Quantos postos estão ligados ao grupo investigado?
Na fase inicial, investigadores haviam identificado cerca de 300 postos distribuídos em cinco redes ligadas a Beto Louco e Primo. Esse número já chamava atenção pelo alcance das operações.
Com o avanço das apurações, a estimativa saltou para mais de mil postos em diversos estados, indicando uma estrutura muito mais ampla e sofisticada do que se imaginava inicialmente. As informações são da Folha de SP.
Como a investigação identificou novas conexões?
A ampliação do caso ocorreu após o cruzamento de dados telemáticos e financeiros, permitindo revelar ligações indiretas entre empresas e os investigados. Esse trabalho expôs uma rede complexa de atuação.
Além disso, novas redes e postos foram associados ao grupo por meio de vínculos operacionais e comunicação entre envolvidos, ampliando o escopo da investigação em andamento.
Como a investigação aponta infiltração do PCC na economia formal?

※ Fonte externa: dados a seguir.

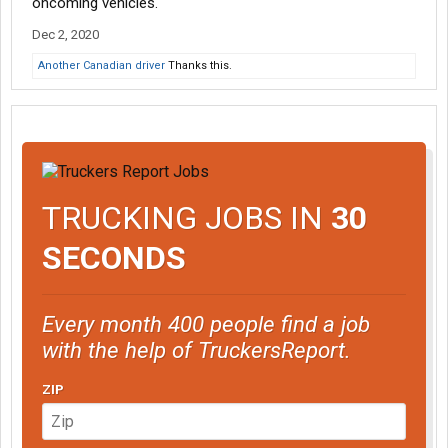
oncoming vehicles.
Dec 2, 2020
Another Canadian driver
Thanks this.
TRUCKING JOBS IN
30
SECONDS
Every month 400 people find a job
with the help of TruckersReport.
ZIP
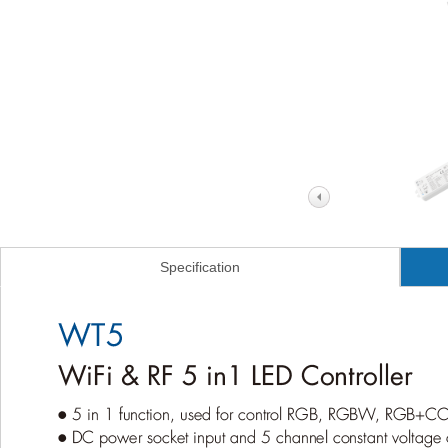
Specification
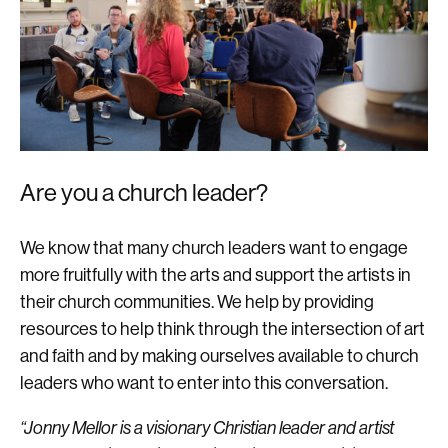
Are you a church leader?
We know that many church leaders want to engage
more fruitfully with the arts and support the artists in
their church communities. We help by providing
resources to help think through the intersection of art
and faith and by making ourselves available to church
leaders who want to enter into this conversation.
“Jonny Mellor is a visionary Christian leader and artist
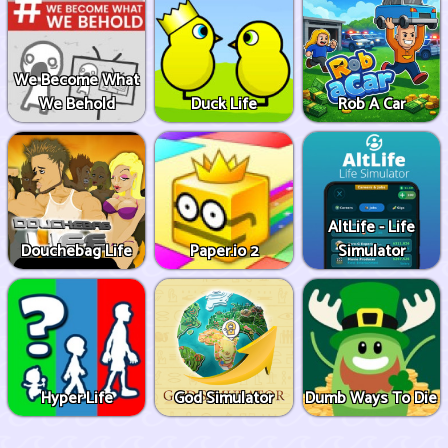
We Become What
We Behold
Duck Life
Rob A Car
AltLife - Life
Douchebag Life
Paper.io 2
Simulator
Hyper Life
God Simulator
Dumb Ways To Die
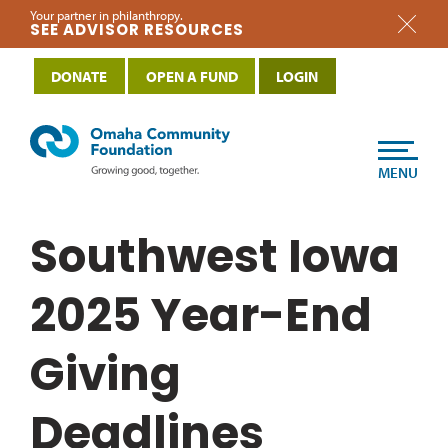
Your partner in philanthropy.
SEE ADVISOR RESOURCES
DONATE
OPEN A FUND
LOGIN
MENU
Southwest Iowa
2025 Year-End
Giving
Deadlines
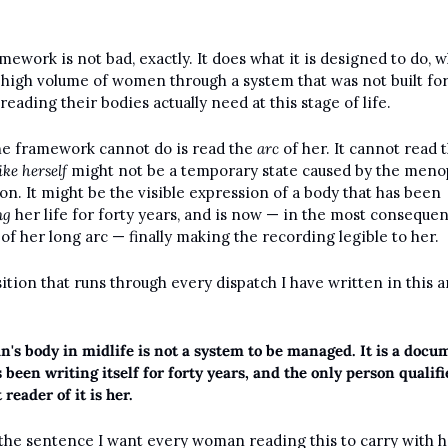
mework is not bad, exactly. It does what it is designed to do, wh
high volume of women through a system that was not built for 
reading their bodies actually need at this stage of life.
e framework cannot do is read the 
arc
 of her. It cannot read t
ike herself
 might not be a temporary state caused by the menop
transition. It might be the visible expression of a body that has been 
ng
 her life for forty years, and is now — in the most consequent
of her long arc — finally making the recording legible to her.
ition that runs through every dispatch I have written in this ar
's body in midlife is not a system to be managed. It is a docum
 been writing itself for forty years, and the only person qualifie
t reader of it is her.
 the sentence I want every woman reading this to carry with her.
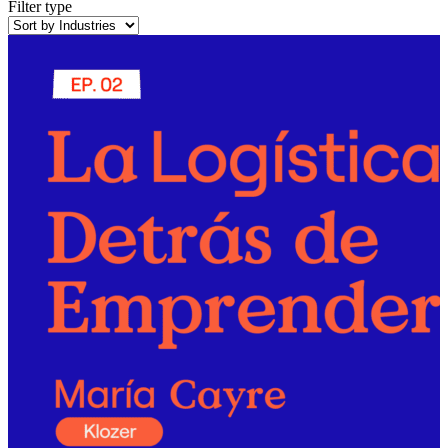
Filter type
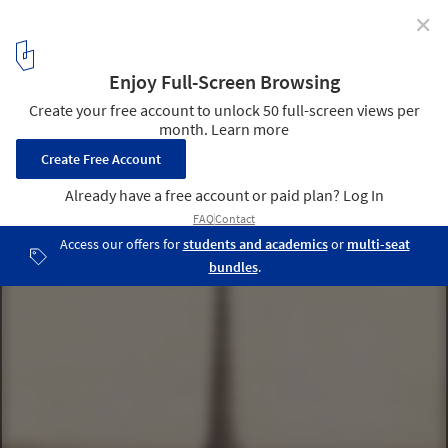
✕
Notre-Dame de Paris Cathedral is on Track to Reopen
in 2024
© Charles Marville / Library of Concgress
6
/ 6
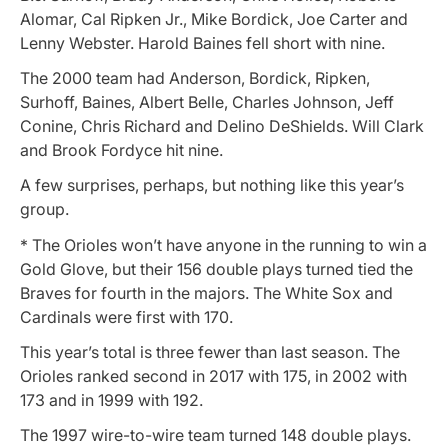
Alomar, Cal Ripken Jr., Mike Bordick, Joe Carter and
Lenny Webster. Harold Baines fell short with nine.
The 2000 team had Anderson, Bordick, Ripken,
Surhoff, Baines, Albert Belle, Charles Johnson, Jeff
Conine, Chris Richard and Delino DeShields. Will Clark
and Brook Fordyce hit nine.
A few surprises, perhaps, but nothing like this year’s
group.
* The Orioles won’t have anyone in the running to win a
Gold Glove, but their 156 double plays turned tied the
Braves for fourth in the majors. The White Sox and
Cardinals were first with 170.
This year’s total is three fewer than last season. The
Orioles ranked second in 2017 with 175, in 2002 with
173 and in 1999 with 192.
The 1997 wire-to-wire team turned 148 double plays.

A operação apura a presença do PCC (Primeiro Comando da Capital) em atividades legais, especialmente no setor de combustíveis. Um dos focos é o uso dessas empresas para movimentações ilícitas.
No Piauí, a Operação Carbono 86 revelou um esquema de lavagem de R$ 5 bilhões, com atuação também no Maranhão e Tocantins, reforçando a dimensão nacional do caso.

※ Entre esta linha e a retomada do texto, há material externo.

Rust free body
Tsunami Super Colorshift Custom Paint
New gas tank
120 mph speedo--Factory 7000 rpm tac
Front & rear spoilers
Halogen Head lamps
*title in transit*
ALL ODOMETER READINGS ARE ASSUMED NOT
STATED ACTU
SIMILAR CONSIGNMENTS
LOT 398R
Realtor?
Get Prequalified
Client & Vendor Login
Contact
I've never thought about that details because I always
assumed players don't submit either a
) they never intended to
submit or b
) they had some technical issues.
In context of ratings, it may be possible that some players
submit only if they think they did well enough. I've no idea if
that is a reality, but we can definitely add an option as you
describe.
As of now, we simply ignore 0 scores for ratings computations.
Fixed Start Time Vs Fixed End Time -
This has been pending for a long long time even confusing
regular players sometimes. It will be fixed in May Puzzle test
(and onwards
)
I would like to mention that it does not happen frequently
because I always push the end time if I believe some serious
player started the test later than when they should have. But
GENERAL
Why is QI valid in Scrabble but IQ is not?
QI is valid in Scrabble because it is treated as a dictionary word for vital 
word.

Qual o impacto do uso de laranjas?
As empresas investigadas estão registradas em nome de terceiros, conhecidos como laranjas, incluindo familiares e pessoas ligadas aos suspeitos. Essa prática dificulta a identificação dos verdadeiros controladores.

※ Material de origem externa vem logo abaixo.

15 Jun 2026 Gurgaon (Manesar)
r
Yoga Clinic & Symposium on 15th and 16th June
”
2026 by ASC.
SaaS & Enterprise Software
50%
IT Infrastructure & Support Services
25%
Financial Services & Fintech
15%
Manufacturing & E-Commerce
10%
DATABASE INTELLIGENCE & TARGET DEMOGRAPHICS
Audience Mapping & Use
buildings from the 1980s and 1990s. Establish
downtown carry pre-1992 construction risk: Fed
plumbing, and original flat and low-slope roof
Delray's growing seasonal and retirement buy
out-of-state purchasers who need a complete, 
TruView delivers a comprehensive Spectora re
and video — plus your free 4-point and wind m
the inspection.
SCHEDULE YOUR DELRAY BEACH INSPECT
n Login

Entre os exemplos citados estão redes como GGX Global e conexões com a Boxter, que aparecem nas investigações por possíveis vínculos com os empresários.
Como a estrutura financeira dificultava o rastreamento?
Os investigadores identificaram que a movimentação financeira do grupo utilizava mecanismos que dificultavam o rastreamento dos valores e a atuação das autoridades.
Nesse contexto, a instituição BK Bank foi apontada como peça central no esquema. Segundo a apuração, o modelo funcionava da seguinte forma:
- Uso de contas bolsão, que concentram recursos de vários clientes
- Mistura de valores, dificultando a identificação individual
- Maior dificuldade para bloqueio judicial e rastreamento
- Funcionamento semelhante a um paraíso fiscal interno
Como a defesa reagiu à investigação?
A defesa de Beto Louco afirmou que as informações sobre novas redes e postos não procedem e disse desconhecer esse tipo de apuração. Já o advogado de Primo não foi localizado.
Enquanto isso, o trabalho do Gaeco e da Receita Federal segue em fase final de mapeamento, buscando dimensionar completamente o alcance da organização investigada.